Introduction to application optimizations with usage of Intel® performance tools
The objectives of this course
The presentation can be downloaded here.
Get a basic understanding of:
- the main factors of the processor performance,
- base performance improvement techniques,
- Intel® tools for performance analysis,
- main options and components of the Intel compiler,
- theoretical foundations of some performance optimizations.
You will be able to
- describe the main problems of the processor performance;
- investigate the application using the VTune ™ Performance Analyzer and find problem areas;
- identify the main problems of an application analyzed;
- develop a strategy to improve application performance;
- describe the main components of the compiler and its functions;
- control the level of optimization with command line options.
Course plan
- Intel microprocessor architecture and main factors affecting processor performance;
- VTune Performance Analyzer usage;
- The role of the compiler in improving application performance;
- Some theoretical concepts. Control flow graph, data-flow analysis;
- Permutation optimizations and their applicability.

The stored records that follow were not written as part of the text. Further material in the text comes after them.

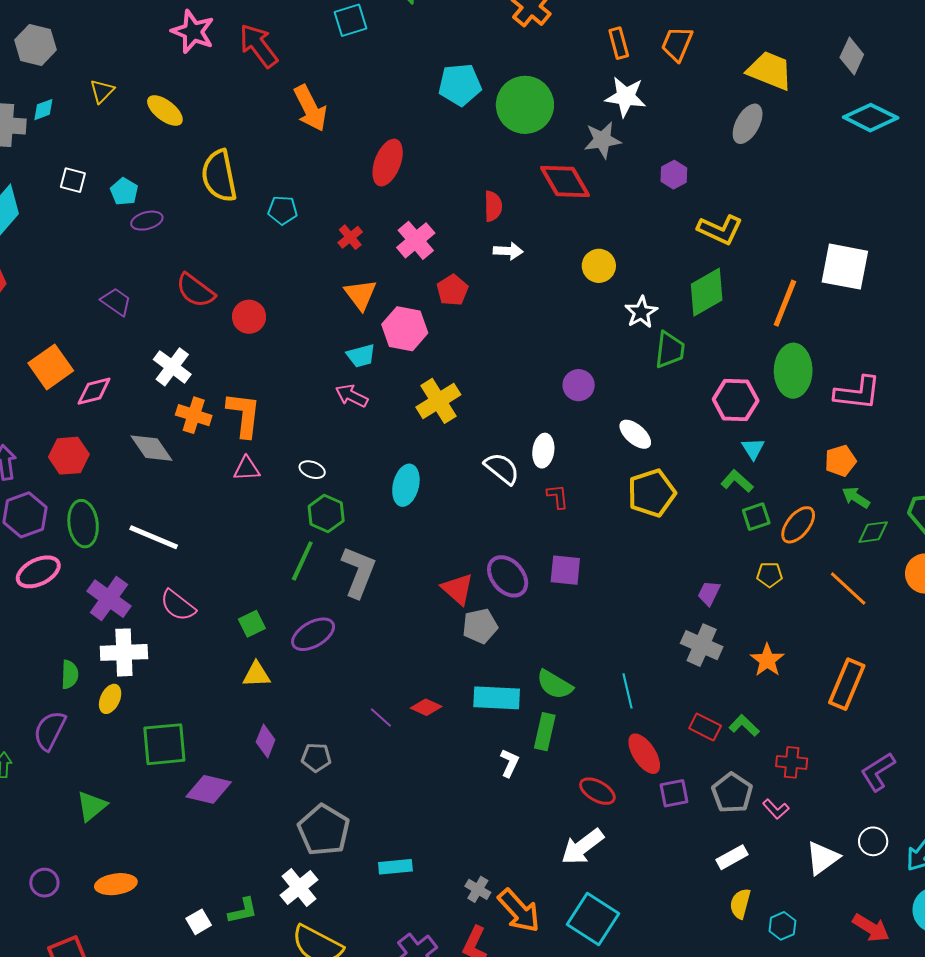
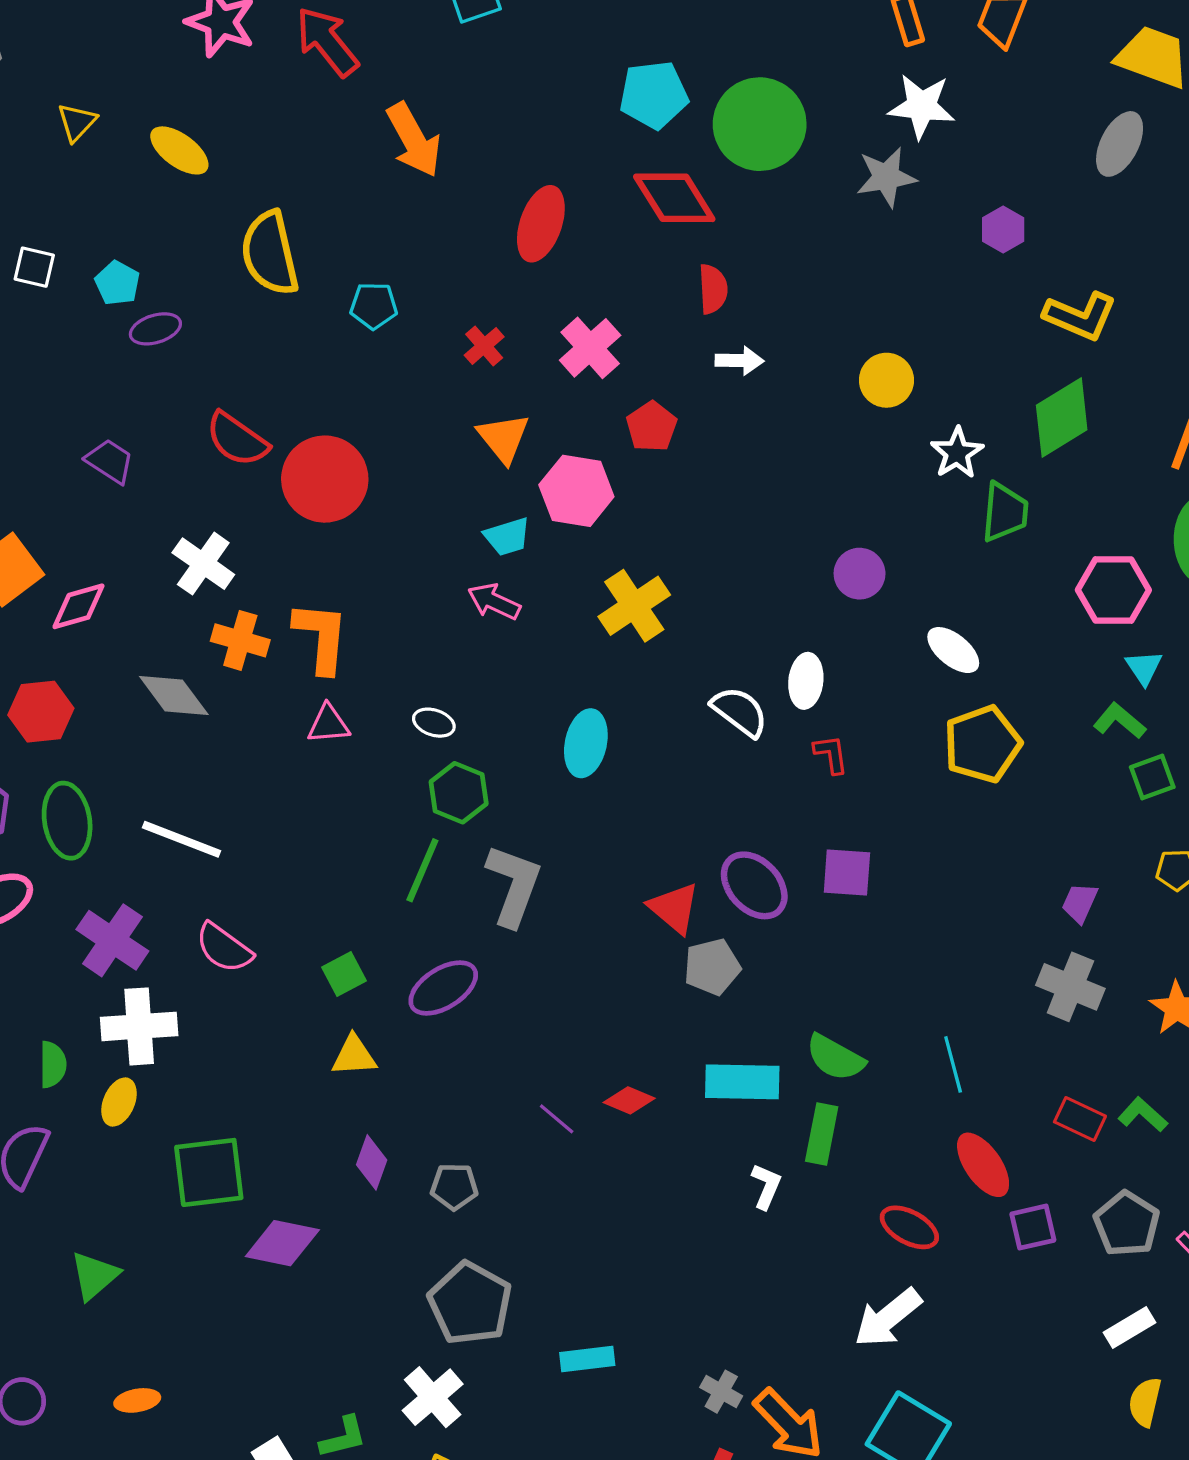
red diamond: (565, 182) -> (674, 198), moved
red circle: (249, 317) -> (325, 479), size x1.6
orange ellipse: (116, 884) -> (137, 1400), size x0.7

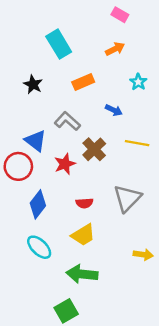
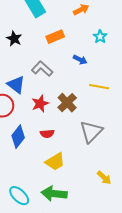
brown cross: (94, 149) -> (67, 103), moved
red semicircle: (84, 203) -> (47, 134), moved
cyan ellipse: (39, 247) -> (19, 196), moved
yellow arrow: (143, 255) -> (104, 178), turned 35

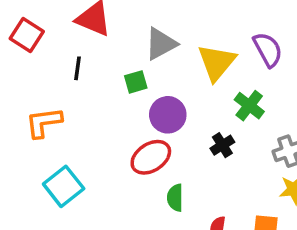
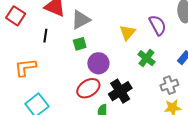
gray triangle: (161, 44) -> (81, 20), moved
yellow triangle: (217, 62) -> (127, 33), size x0.7
black cross: (222, 145) -> (120, 91), moved, size x1.6

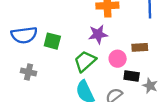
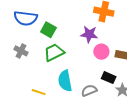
pink circle: (118, 59) -> (101, 52), moved
green trapezoid: (85, 61) -> (54, 52), moved

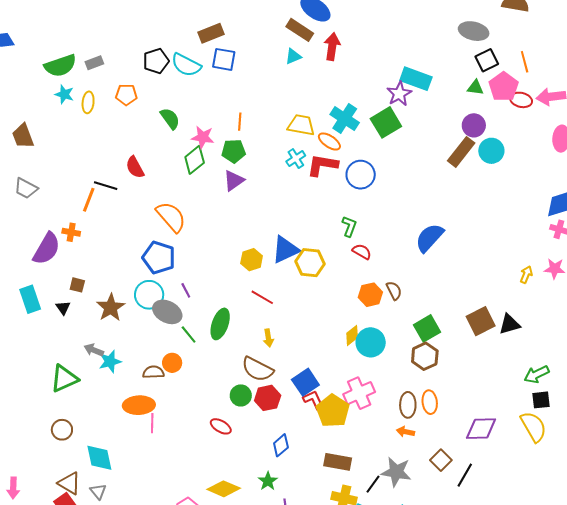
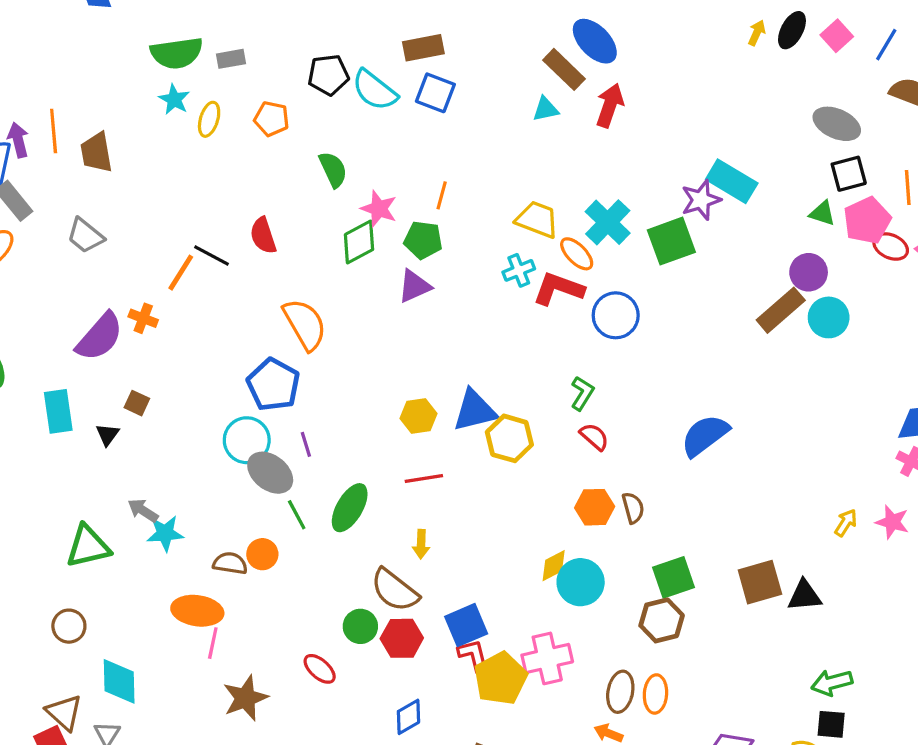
red line: (262, 297) -> (424, 479), turned -50
brown star: (111, 308) -> (245, 698), moved

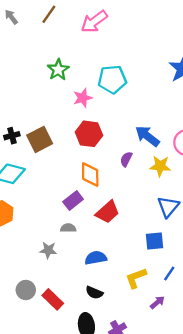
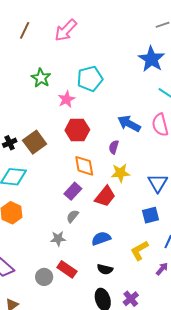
yellow star: (160, 166) -> (120, 173), moved
gray semicircle: (68, 228) -> (73, 216), turned -40
red rectangle: (53, 299) -> (67, 269), moved

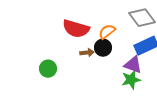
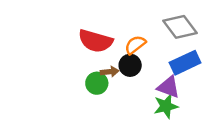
green circle: (48, 69) -> (97, 83), moved

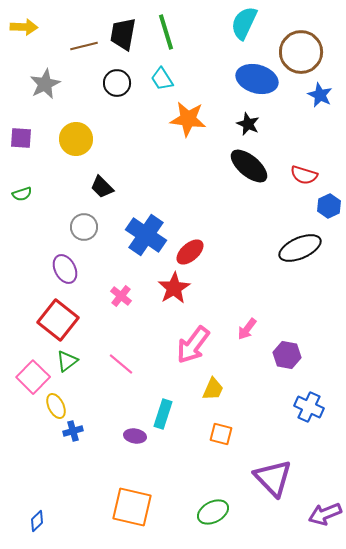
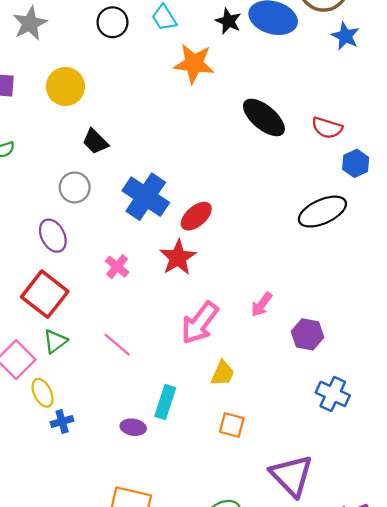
black star: (248, 124) -> (228, 21), moved

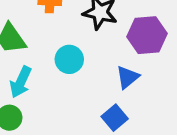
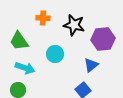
cyan arrow: (21, 82) -> (25, 68), turned -96

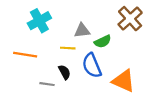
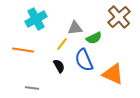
yellow line: (68, 48) -> (62, 44), turned -56
gray line: (47, 84) -> (32, 88), moved

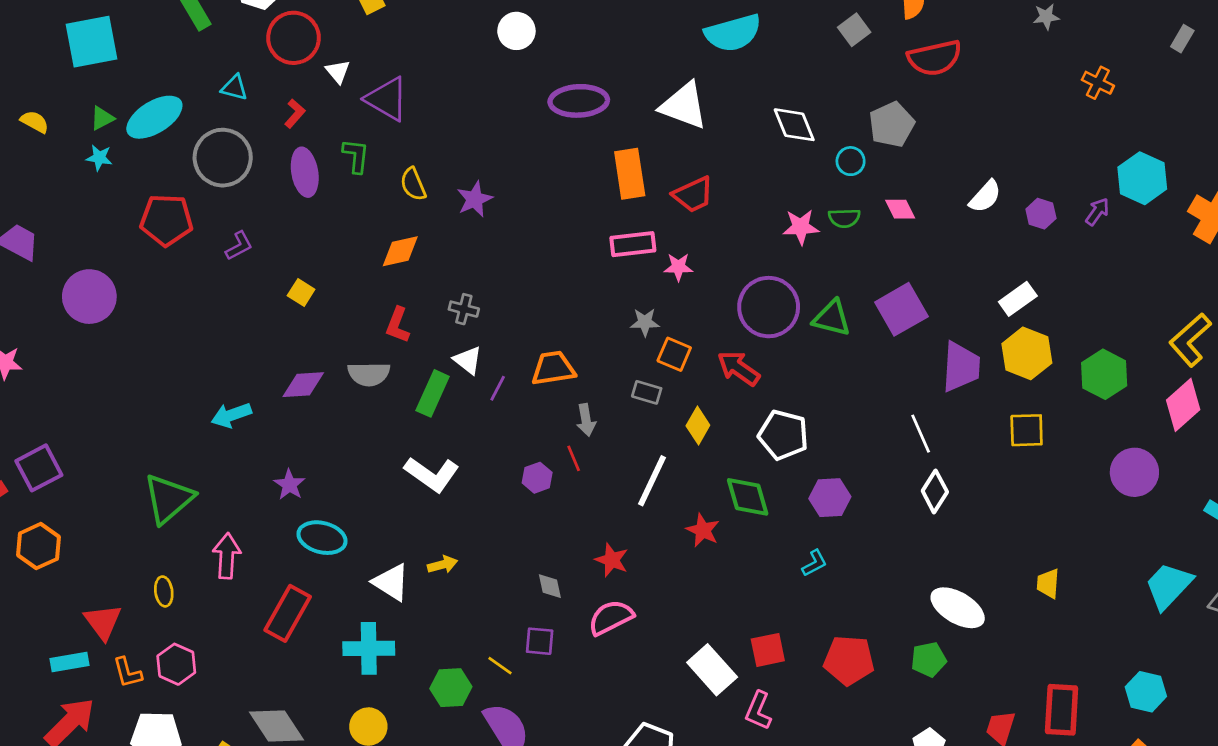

Dependencies;
- Vectorization;
- Parallelization using OMP directives and auto parallelization;
- The main components of the compiler, their tasks and interconnection.
Intel microprocessor architecture and the main factors affecting the processor performance.
Simplified processor model
- Control Unit, CU
- Arithmetic and Logic Unit, ALU
- System registers
- Front Side Bus, FSB
- Memory
- Peripheral devices
- decodes instructions received from the memory;
- controls ALU;
- performs data transfer between the CPU registers, memory, peripheral devices.
ALU consists of different parts, allowing to perform arithmetic and logical operations on the system registers.
System registers - a piece of memory inside the CPU that is used for temporary storage of an information processed by the processor.
A system bus is used for data transfer between the CPU and memory, as well as between the CPU and peripherals.
High performance is one of the key factors in the competition of the computer systems manufacturer
Processor performance is directly related to the amount of computational work that can be processed at a time.
Performance = Number of instructions / Time
We'll talk about performance on the basis of IA32 and IA32E architectures (IA32 with EM64T).
Factors affecting the processor performance:
- CPU clock frequency;
- Accessible memory amount and speed;
- The performance of the instructions and completeness of the instruction set;
- The internal memory registers usage;
- The quality of pipelining;
- The quality of prediction;
- The quality of the prefetching;
- Superscalarity;
- The quality of vectorization;
- Parallelization and multicore.
Clock rate
Because the processor is made of different components, working with different speeds, there is a processor timer which is providing the synchronization by sending periodic sync. Its frequency is called the clock speed of the processor.
Memory speed and amount
- 8086 - 1 MB of memory.
- 80 286 - A new system registers, and a new mode of memory - 16MB of memory.
- 80 386 - the first 32-bit processor - 4GB
- Technology EM64T (Extended Memory 64 Technology) - ~ 264B
The performance of the instructions and completeness of the instruction set
Performance depends on how well the instructions are implemented, how well the basic instruction set covers all possible tasks.
CISC, RISC (complex, reduced instruction set computing)
Modern Intel processors are a hybrid of CISC and RISC; before executing a processor converts CISC instructions into simpler RISC instruction set.